Students with disabilities, who believe they may need an academic adjustment in this class, are encouraged to contact Disabled Student Services as soon as possible to better ensure receipt of timely adjustments.

Classroom decorum

Student behavior in class is expected to be respectful and appropriate and not disruptive to the learning environment.

Inappropriate or disruptive behavior includes, but is not limited to, coming to class late, leaving class early, talking to other students or walking in front of the classroom while the professor is lecturing, talking on cell phones, texting or using Skype during class, being rude and disrespectful to the instructor or fellow students, reading non-class materials (newspaper, magazines, etc. on line or hard copy) while in class and sleeping.

Electronic devices not allowed in class:

Cellular telephones, CD players, radios, iPods, and similar devices are to be turned off while in class. No exceptions.

Dress code

Please, dress appropriately for a university class. Tank-tops are not allowed.

Academic Integrity

Students are reminded of the university policy with regard to scholastic honesty. In this class, submission for credit of any assignment, program, test, or examination that is not the student's original work or contains portions of someone else's work without being clearly and specifically identified as such, as well as cheating on tests or examination, are violations that will automatically yield zero credit for the submitted work and may also result in an F grade in the course or in university disciplinary action, or both.

CSUDH Academic Inegrity policies are listed in the Catalog. You are supposed to know what they are, including definitions of cheating, plagiarism, and dishonesty. A link below has been provided for your conveninece:

Here are links to additional materials on plagiarism. I strongly recommend that you familiarize yourself with these as well.

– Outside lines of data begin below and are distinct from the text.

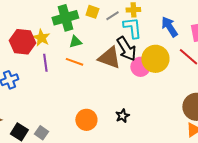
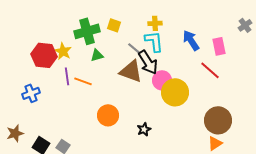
gray line: (112, 16) -> (134, 48), moved, turned 72
yellow circle: (155, 59) -> (175, 92), moved
orange line: (74, 62) -> (83, 81), moved
orange circle: (86, 120) -> (108, 115), moved

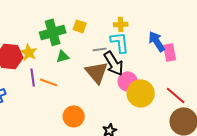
pink rectangle: (219, 46) -> (170, 52), moved
gray line: (134, 48) -> (100, 49), turned -48
red line: (210, 70) -> (176, 95), moved
brown triangle: (131, 71) -> (97, 72), turned 30

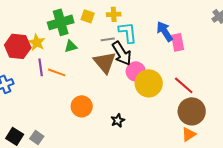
yellow cross: (121, 24) -> (114, 14), moved

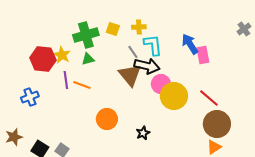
gray line: (108, 39) -> (133, 52), turned 64
green triangle: (71, 46) -> (88, 59), moved
black arrow: (122, 53) -> (147, 66), turned -45

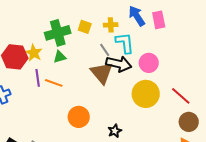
blue arrow: (190, 44) -> (137, 16), moved
pink rectangle: (203, 55) -> (159, 20), moved
pink circle: (161, 84) -> (149, 63), moved
brown circle: (217, 124) -> (189, 122), size x0.7

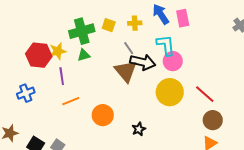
cyan L-shape: (125, 43) -> (166, 45), moved
yellow star: (34, 53) -> (58, 51), turned 30
orange line: (54, 83) -> (71, 101), moved, turned -42

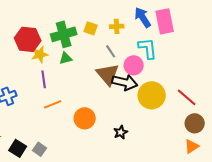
pink rectangle: (183, 18) -> (165, 21), size x1.4
red hexagon: (39, 55) -> (28, 39), moved
pink circle: (173, 61) -> (134, 65), moved
black arrow: (143, 62) -> (125, 82), moved

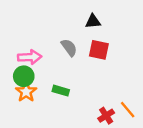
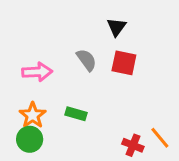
black triangle: (93, 21) -> (116, 27), turned -49
green circle: (24, 76) -> (30, 139), moved
red cross: (106, 116) -> (133, 145), turned -35

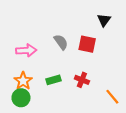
black triangle: (116, 27) -> (104, 20), moved
green rectangle: (76, 114) -> (54, 80), turned -32
red cross: (133, 145) -> (82, 80), moved

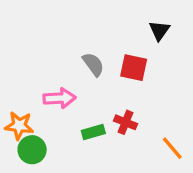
pink arrow: (26, 50) -> (59, 98), moved
green rectangle: (54, 80) -> (93, 132), moved
orange star: (23, 81) -> (19, 126), moved, turned -30

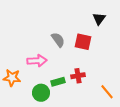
red cross: (126, 122) -> (78, 76), turned -32
green circle: (32, 150) -> (41, 93), moved

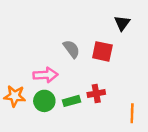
orange line: (107, 92) -> (132, 113), turned 42
green circle: (41, 93) -> (44, 101), moved

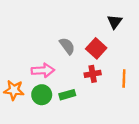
red square: (102, 51) -> (96, 48), turned 30
red cross: (96, 93) -> (93, 74), moved
orange line: (132, 113) -> (124, 78), moved

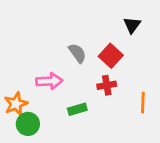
orange line: (124, 78) -> (143, 103), moved
orange star: (14, 90) -> (16, 104), turned -30
green circle: (42, 95) -> (28, 124), moved

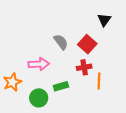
orange line: (143, 103) -> (99, 81), moved
green circle: (28, 124) -> (39, 98), moved

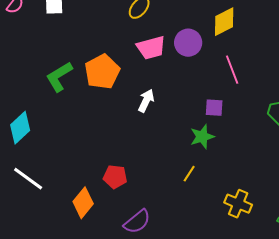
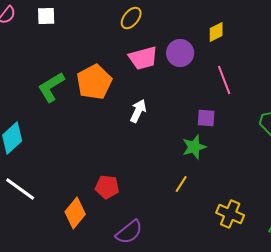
yellow diamond: (224, 22) -> (216, 32), size x0.7

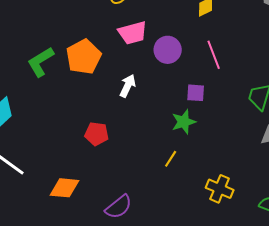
purple circle: (180, 53) -> (168, 50), moved
red pentagon: (107, 187) -> (97, 134), moved
orange diamond: (75, 213) -> (65, 188), turned 56

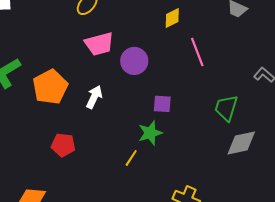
pink line: (214, 55) -> (197, 52), moved
orange pentagon: (84, 57) -> (50, 87), moved
yellow line: (171, 159) -> (131, 158), moved

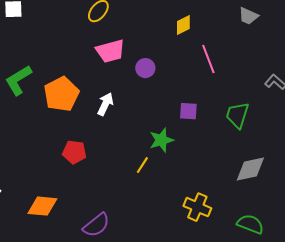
purple circle: (134, 61) -> (145, 68), size x0.7
purple square: (162, 104) -> (188, 111), moved
gray diamond: (241, 143) -> (250, 169), moved

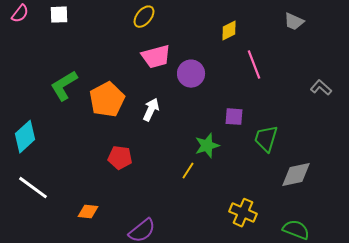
purple circle: (145, 68) -> (191, 74), size x1.4
green trapezoid: (237, 115) -> (266, 139), moved
orange diamond: (42, 206) -> (88, 212), size x0.7

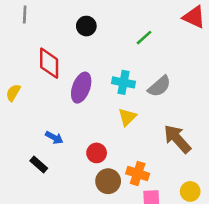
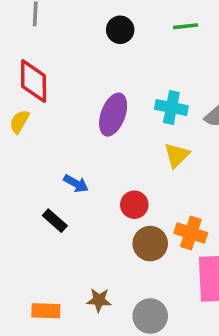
green line: (144, 38) -> (186, 26), moved, turned 36
red diamond: (49, 63) -> (34, 81), moved

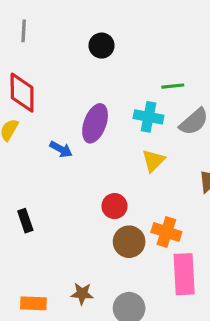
green line: (186, 26) -> (173, 86), moved
blue arrow: (76, 183) -> (61, 149), moved
black rectangle: (55, 221) -> (25, 221), moved, turned 30

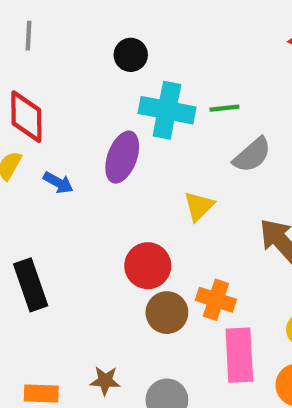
cyan cross: (149, 117) -> (167, 110), moved, size x1.4
blue arrow: (61, 149) -> (58, 183), moved
red circle: (114, 206) -> (148, 266), size x1.4
black rectangle: (25, 221) -> (31, 285), size x1.6

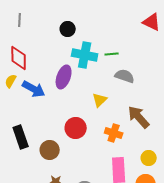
gray semicircle: (252, 155) -> (125, 76), turned -120
blue arrow: (58, 183) -> (34, 89), size x1.6
orange cross: (216, 300) -> (114, 133), moved
brown circle: (167, 313) -> (50, 150), moved

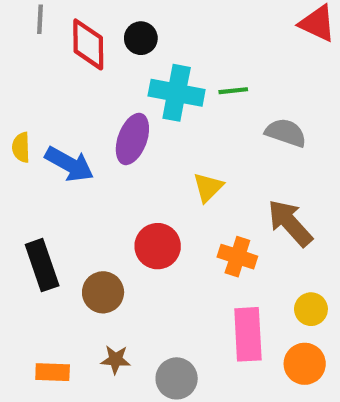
red diamond: (19, 58) -> (88, 44), moved
gray semicircle: (125, 76) -> (286, 133), moved
yellow semicircle: (11, 81) -> (21, 147), turned -32

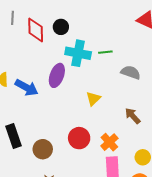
brown arrow: (290, 223) -> (133, 116), size x0.7
red circle: (158, 246) -> (79, 138), moved
orange cross: (237, 257) -> (109, 142), moved, turned 30

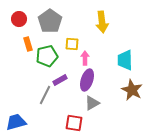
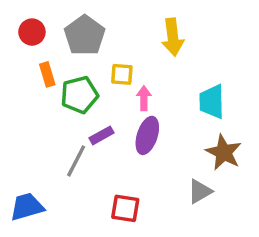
gray triangle: (92, 103) -> (200, 191), moved

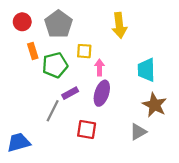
red square: (125, 208) -> (87, 129), moved

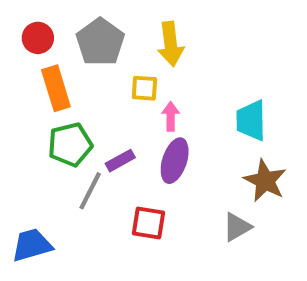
yellow arrow: (119, 25) -> (171, 44), moved
orange rectangle: (33, 51) -> (56, 88), size x1.5
green pentagon: (55, 65) -> (70, 145), moved

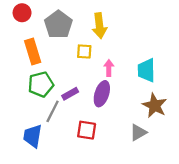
red circle: (38, 38) -> (22, 13), moved
pink arrow: (171, 116) -> (109, 68), moved
blue trapezoid: (32, 245) -> (33, 136), moved, turned -65

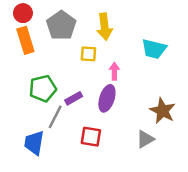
orange rectangle: (33, 51) -> (25, 40), moved
cyan trapezoid: (146, 70) -> (154, 49), moved, turned -75

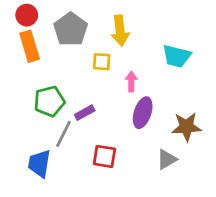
purple ellipse: (107, 98) -> (143, 113), moved
brown star: (163, 111) -> (186, 127), turned -30

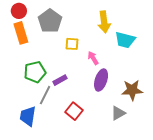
yellow arrow: (120, 31) -> (104, 22), moved
pink arrow: (131, 82) -> (93, 58), turned -32
red square: (104, 156) -> (74, 111), turned 30

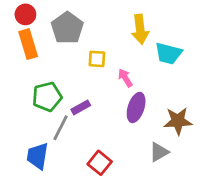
red square: (74, 111) -> (100, 163), moved

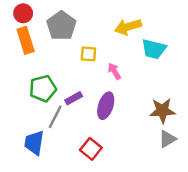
yellow arrow: (140, 29) -> (128, 27), turned 80
purple ellipse: (136, 107) -> (106, 106), moved
gray triangle: (159, 152) -> (167, 139), moved

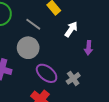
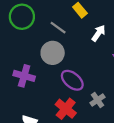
gray cross: (73, 78) -> (97, 100), moved

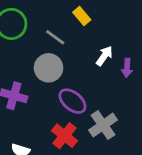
white arrow: (99, 33) -> (104, 56), moved
gray cross: (97, 100) -> (103, 125), size x1.5

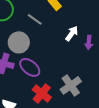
gray circle: (49, 68) -> (19, 42), moved
purple ellipse: (72, 101) -> (30, 67), moved

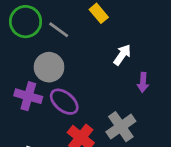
gray line: (35, 19) -> (59, 30), moved
purple arrow: (89, 42) -> (143, 82), moved

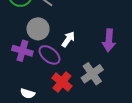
white arrow: (122, 55) -> (68, 39), moved
purple arrow: (143, 82) -> (109, 40), size x1.5

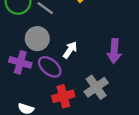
red cross: (62, 82) -> (63, 96), turned 36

Student Academic Appeals Process

Authority and responsibility for assigning grades to students rests with the faculty. A grade appeal is permitted when a student can show clear evidence that a grade was contrary to procedures as specified in the course syllabus, was based on prejudice, was capricious, or was the result of computational or clerical error. The presumption is that the grades assigned are correct until there is a clear demonstration otherwise. The burden of proof is heavy, and it rests with the student who is appealing.